[ RadSafe ] Nuke plants hike cancer risk: report

Cary Renquist cary.renquist at ezag.com
Wed Jun 24 16:36:13 CDT 2009

Anybody know anything about Mark Lemstra?



Nuke plants hike cancer risk: report
By Jeremy Warren, The StarPhoenixJune 23, 2009Comments (5)

People who work in or live near a nuclear power plant face a higher risk
of cancer due to radiation exposure, says a research paper released

The 30-page Exposure to Radiation and Health Outcomes, commissioned by
the Saskatchewan Union of Nurses and the Canadian Centre for Policy
Alternatives, found nuclear power employees are more likely than the
general population to develop cancer or die from it.

Chronic exposure to low doses of radiation causes the higher risk, said
the report, written by researcher Mark Lemstra.

A 15-country, 12-year study of nuclear power workers found the employees
are twice as likely to die from all causes of cancer than the general
public because of the extra radiation exposure.

But in Canada, one of the 15 countries studied, reactor workers were
7.65 times more likely to die from all causes of cancer compared to
non-employees, said the report.

Researchers are unclear about the cause of the dramatic rise compared to
other countries, said Lemstra.

"We don't know why Canadians are more likely to get cancer than others,"
he said. "We are going to have to consider revising the protection
standards of nuclear workers."

A different Canada-only study still concluded nuclear power workers are
3.8 times more likely to die from radiation-related cancer than
non-workers, said the report.

"The results . . . confirm that chronic exposure to low doses of
radiation are associated with an excess relative risk of cancer
mortality," it said.

The report was presented to a Uranium Development Partnership
stakeholder meeting in Regina.

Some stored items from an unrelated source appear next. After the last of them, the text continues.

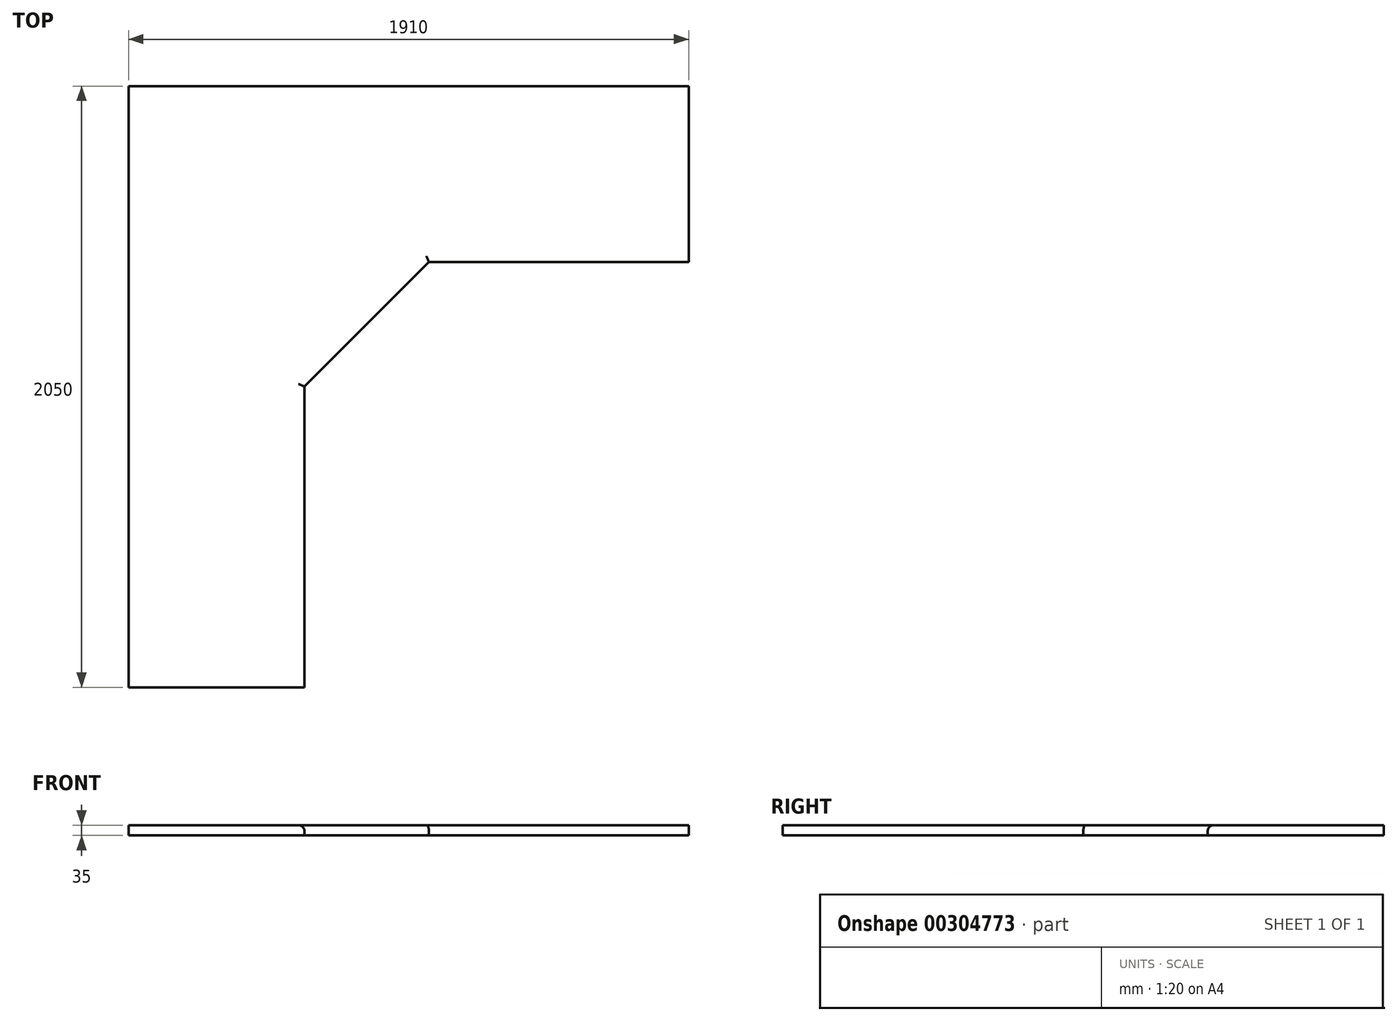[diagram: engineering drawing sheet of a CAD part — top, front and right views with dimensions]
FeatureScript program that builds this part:
annotation { "Feature Type Name" : "Feature", "Feature Type Description" : "" }
export const myFeature = defineFeature(function(context is Context, id is Id, definition is map)
    precondition{}
    {
        {
            var Q0;
            Q0=qCreatedBy(makeId("Top.planeOp"),FACE);
            var sketch = newSketch(context, id + "F0", { "sketchPlane" : qUnion([Q0])});
            skLineSegment(sketch, "E0", {"start": v(-993.67, -939.37) * mm, "end": v(-993.67, 1110.63) * mm});
            skLineSegment(sketch, "E1", {"start": v(-993.67, 1110.63) * mm, "end": v(916.33, 1110.63) * mm});
            skLineSegment(sketch, "E2", {"start": v(916.33, 1110.63) * mm, "end": v(916.33, 510.63) * mm});
            skLineSegment(sketch, "E3", {"start": v(916.33, 510.63) * mm, "end": v(30.6, 510.63) * mm});
            skLineSegment(sketch, "E4", {"start": v(30.6, 510.63) * mm, "end": v(-393.67, 86.36) * mm});
            skLineSegment(sketch, "E5", {"start": v(-393.67, 86.36) * mm, "end": v(-393.67, -939.37) * mm});
            skLineSegment(sketch, "E6", {"start": v(-393.67, -939.37) * mm, "end": v(-993.67, -939.37) * mm});
            skSolve(sketch);
        }
        {
            var Q0;
            Q0=makeQuery(id+"F0.imprint","IMPRINT",FACE,{"disambiguationData":[TD([[makeQuery(id+"F0.imprint","IMPRINT",EDGE,{"derivedFrom":sQuery(id+"F0.wireOp",EDGE,"E0")}),-1.0]])]});
            extrude(context, id + "F1", {"entities" : qUnion([Q0]), "offsetDistance" : 25 * mm, "depth" : 35 * mm});
        }
        {
            var Q0;
            Q0=makeQuery(id+"F1.opExtrude","CAP_EDGE",EDGE,{"disambiguationData":[OSD([sQuery(id+"F0.wireOp",EDGE,"E5")])],"isStart":false});
            var Q1;
            Q1=makeQuery(id+"F1.opExtrude","CAP_EDGE",EDGE,{"disambiguationData":[OSD([sQuery(id+"F0.wireOp",EDGE,"E4")])],"isStart":false});
            var Q2;
            Q2=makeQuery(id+"F1.opExtrude","CAP_EDGE",EDGE,{"disambiguationData":[OSD([sQuery(id+"F0.wireOp",EDGE,"E3")])],"isStart":false});
            fillet(context, id + "F2", {"entities" : qUnion([Q0, Q1, Q2]), "radius" : 20 * mm, "tangentPropagation" : true, "allowEdgeOverflow" : false});
        }
    });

UDP, a government appointed board, has
recommended Saskatchewan build a 3,000-megawatt nuclear reactor.

Lemstra cited 22 articles in his report, pared down from a review of
more than 1,700 articles he found in medical databases, reference lists
and on the Internet.

He also contacted 3,042 Saskatchewan nurses through e-mail to gather
their views on nuclear energy and health concerns.

Of the 822 replies, 61.8 per cent of nurses do not support the
development of a nuclear power facility while 9.49 per cent gave their
support. Almost 30 per cent conditionally support a reactor project if
health concerns are addressed.

Almost 90 per cent of respondents have concerns about the health
implications of a reactor. Ten per cent are not concerned.

The report found outside the nuclear workplace, radiation has effects on
the human population.

A German study cited in the report found children under the age of five
who live within five kilometres of a nuclear facility are 2.19 times
more likely to develop leukemia.

"There's a simple solution: Keep children more than 10 kilometres away
from a nuclear facility," said Lemstra.

Children are more susceptible to radiation because in the early stages
of development, their bodies are more sensitive to the effects of
inhalation, ingestion and other forms of internal exposure, said the

"The association between leukemia incidence and mortality from radiation
exposure is very strong. The greatest risks are found for youth under
the age of 20," said the report.

Health effects of nuclear power go beyond radiation. Consistent cost
overruns of constructing a nuclear reactor can siphon off government
money that could be spent elsewhere, the report says.